If you’re reading this, it means you found us with a few clicks of your communication device. That’s how most students find their school of choice these days; or, for that matter, the ideal restaurant, especially when travelling. Websites give you an inside look to compare content, values, reviews, etc. So the story any school’s website tells is an important one, and these days it needs to go beyond typical luring lingo. Design, images, mood, stories, and customer experiences are key to convey the space and people who work it, what the school is, what it does, how it does it, and who it targets. Not an easy task.
It took 8 months to create the present site. Our goal was to better reflect our fresh-sheet approach to education, our ability as a school to evolve on a dime, based on what is happening in our food world and what our students desire. But even during the building process of the new site, new ideas were occurring inside the school, instigating constant little changes to our original drawing board. How do you build a website that reflects change as it happens without having to start from scratch? Well, we did find a solution, but not without the lengthy and sometimes challenging hoops that comes with the process.

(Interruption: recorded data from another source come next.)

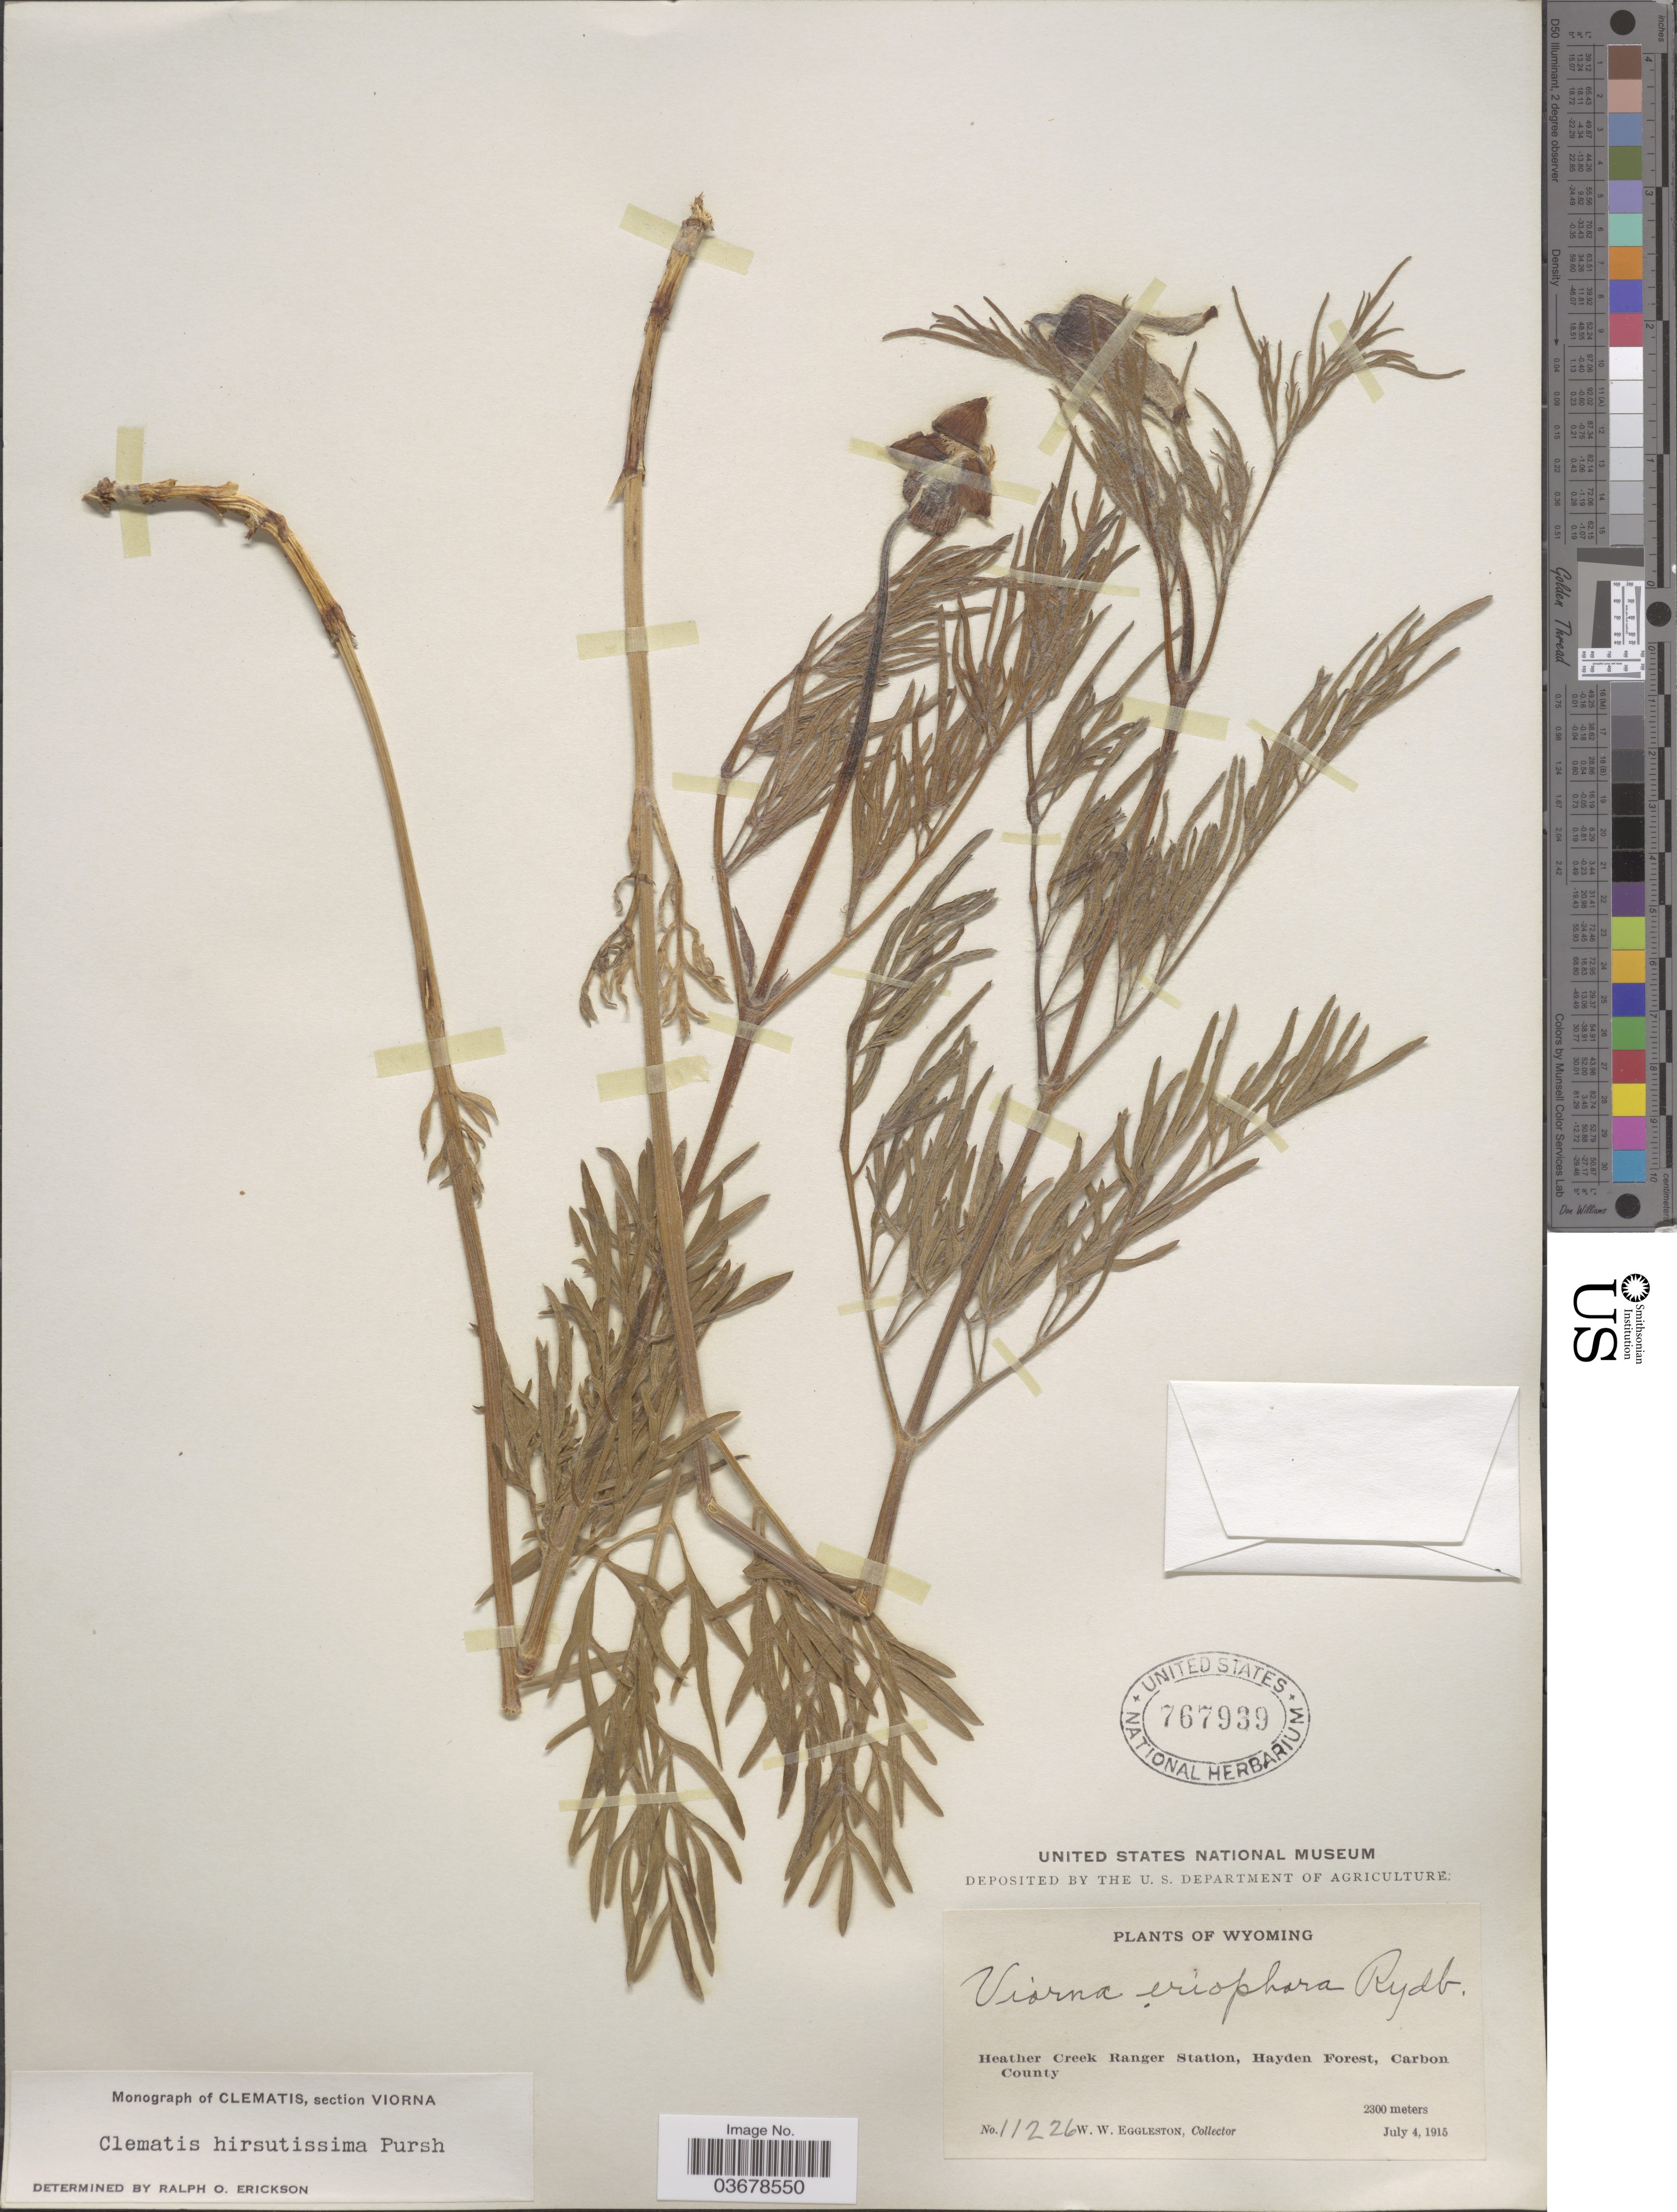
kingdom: Plantae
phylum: Tracheophyta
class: Magnoliopsida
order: Ranunculales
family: Ranunculaceae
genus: Clematis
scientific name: Clematis viorna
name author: L.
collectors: W. W. Eggleston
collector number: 11226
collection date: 1915-07-04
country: United States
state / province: Wyoming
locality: Heather Creek Ranger Station, Hayden Forest, Carbon County.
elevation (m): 2300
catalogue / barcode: US 767939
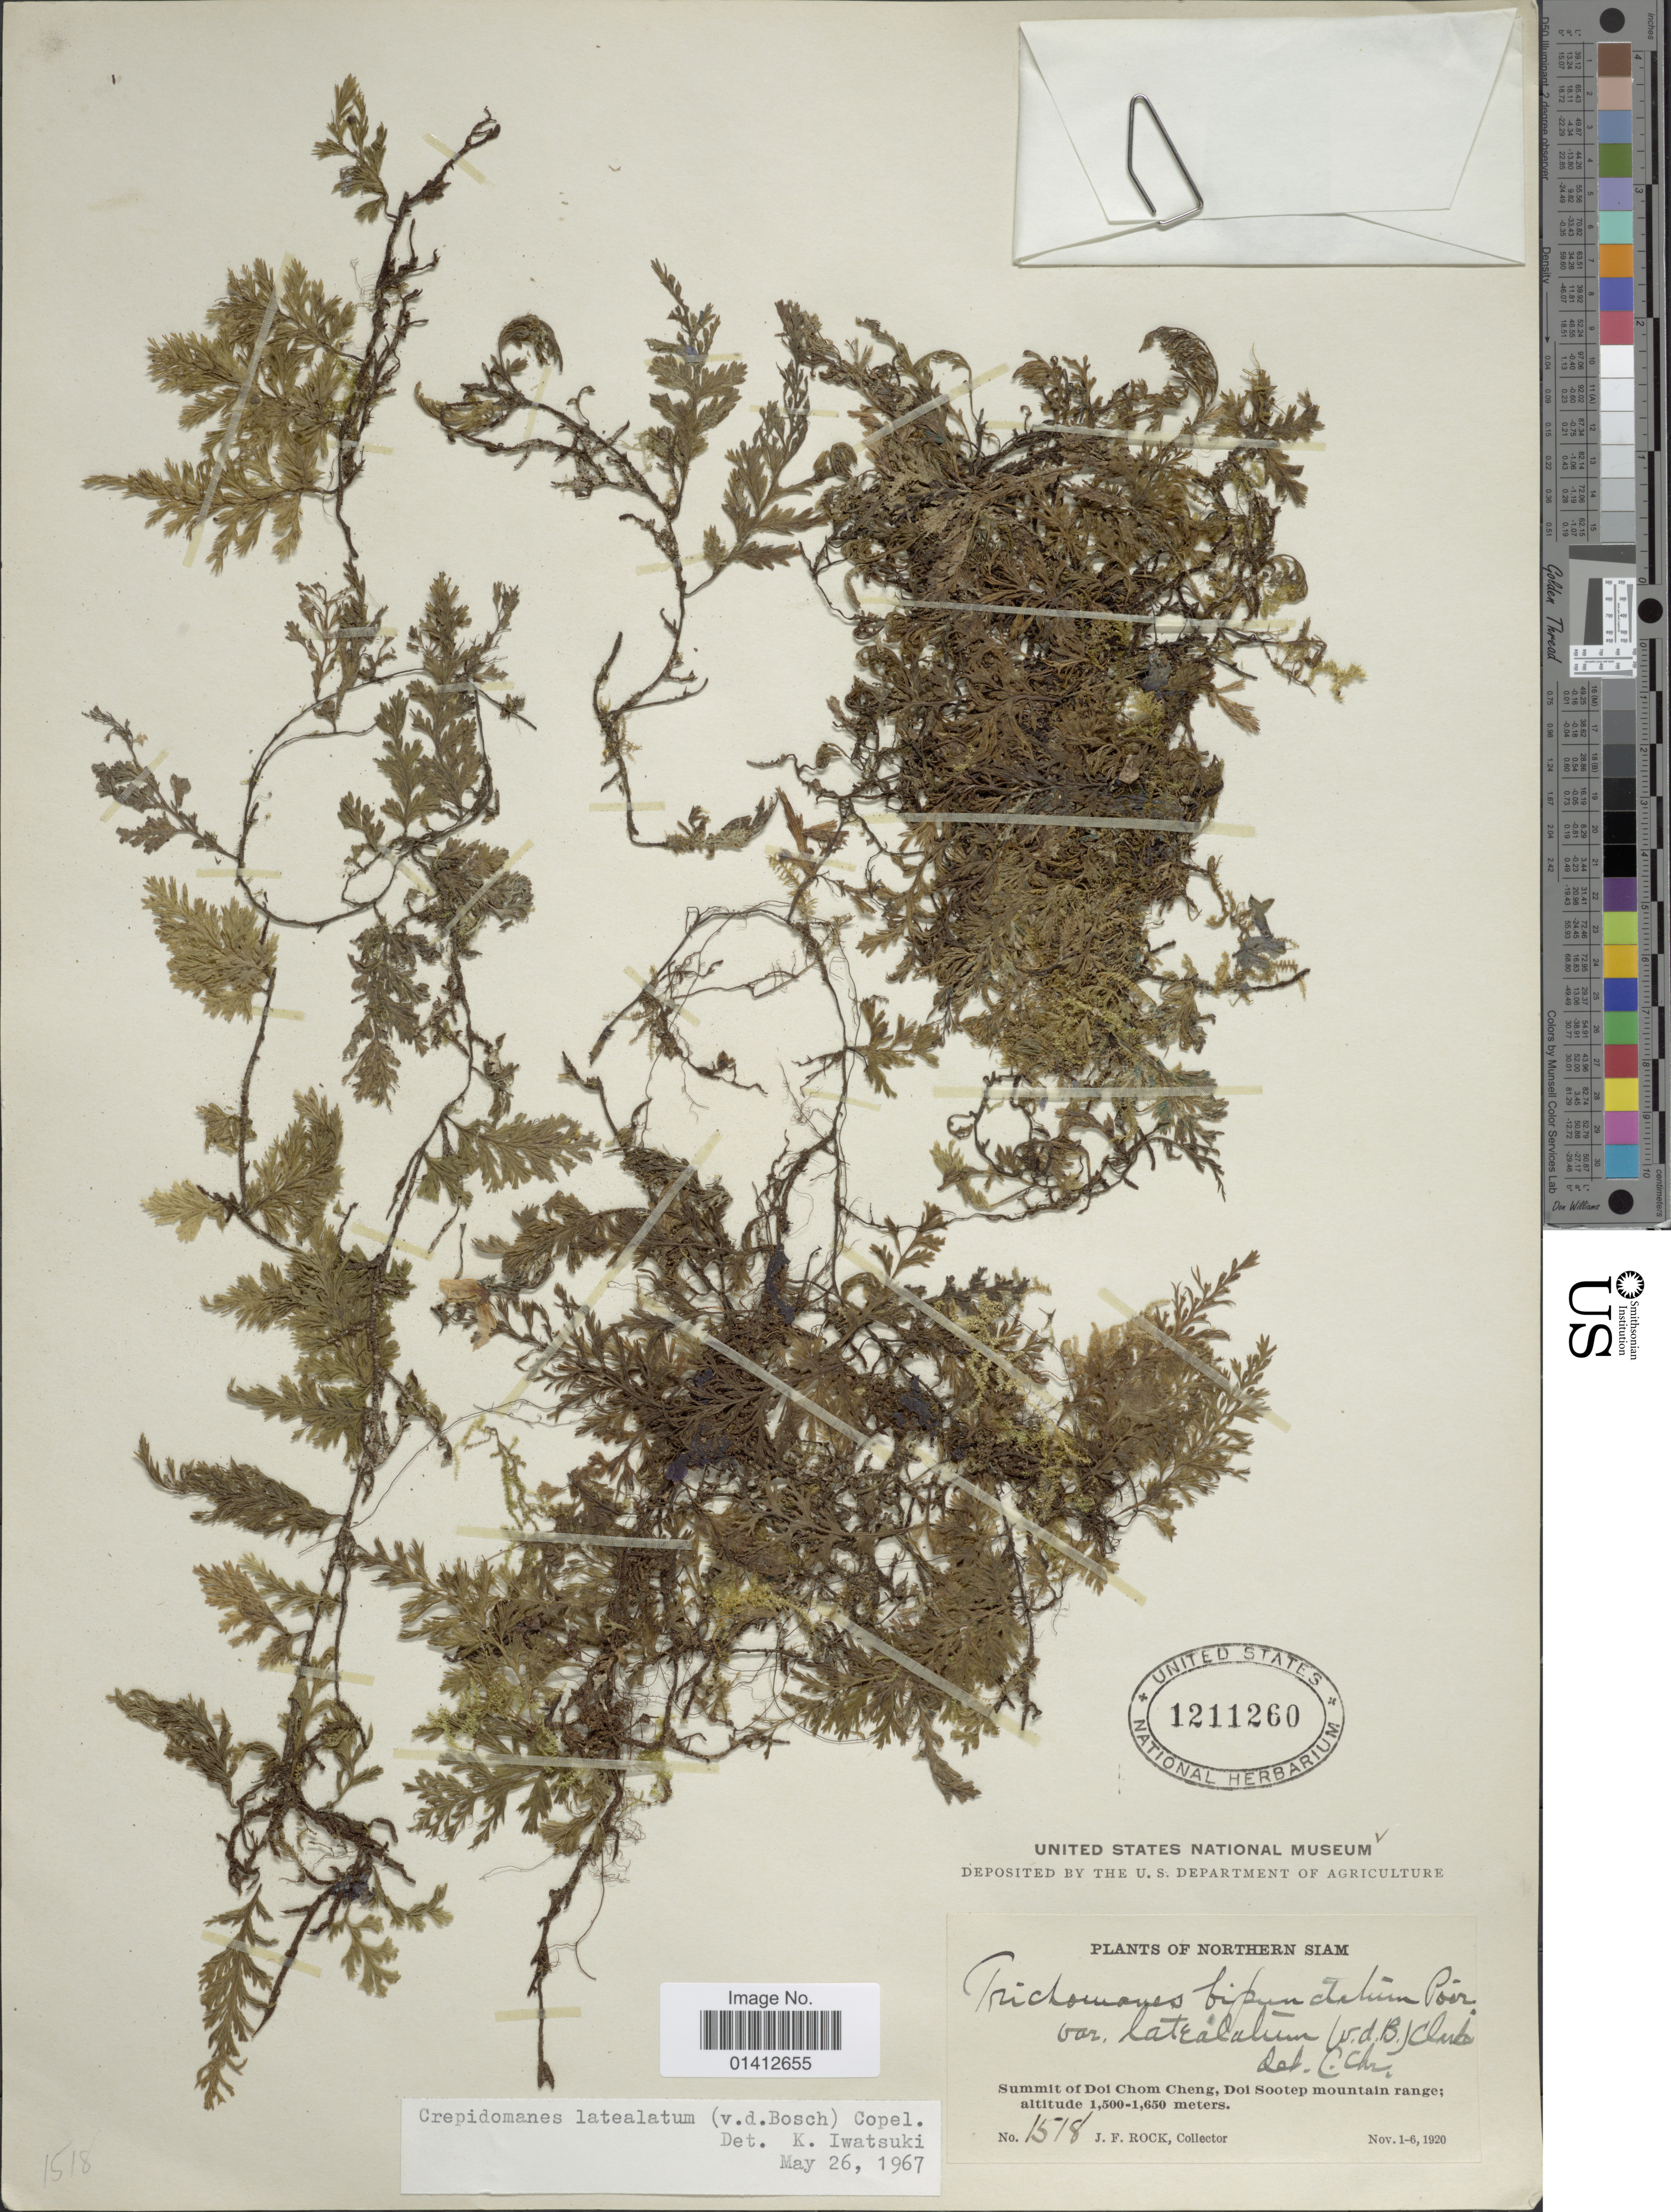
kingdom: Plantae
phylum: Tracheophyta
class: Polypodiopsida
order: Hymenophyllales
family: Hymenophyllaceae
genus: Crepidomanes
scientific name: Crepidomanes latealatum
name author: (Bosch) Copel.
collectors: J. Rock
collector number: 1518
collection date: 1920-11-01/1920-11-06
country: Thailand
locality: Northen Siam, Summit of Doi Chom Cheng, DOi Sootep mountain range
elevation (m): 1500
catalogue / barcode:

Cooks have a penchant to figure things out, to make things happen, which makes us persistent and good learners. Which is why we got directly involved in the process, including ex-students playing a key role in the final design. With the patience of our webmaster and designers, an interesting learning process occurred: we learned the ins and outs of their skills while they learned the unique culture of our school. By participating in the process to piece together every inch of every page, we now we have the skills to adjust it any time, to keep it as current and fresh as possible. This is huge for us, as our most important product/service is communication. We know we have a great product, but communicating it well is what will get it noticed. And it keeps us in the moment, not the past.
When we teach our students the practices involved in starting a business, we showcase Northwest as a prime example, one which the students experience from the front door to the back. But we are quite emphatic about learning the importance of website design and social media involvement, and we are a good example of the importance of having a hand in all processes of a business. In a technological world that focuses on specialization, food will always do better in the hands of a Renaissance thinker. And the Renaissance was about getting the message out.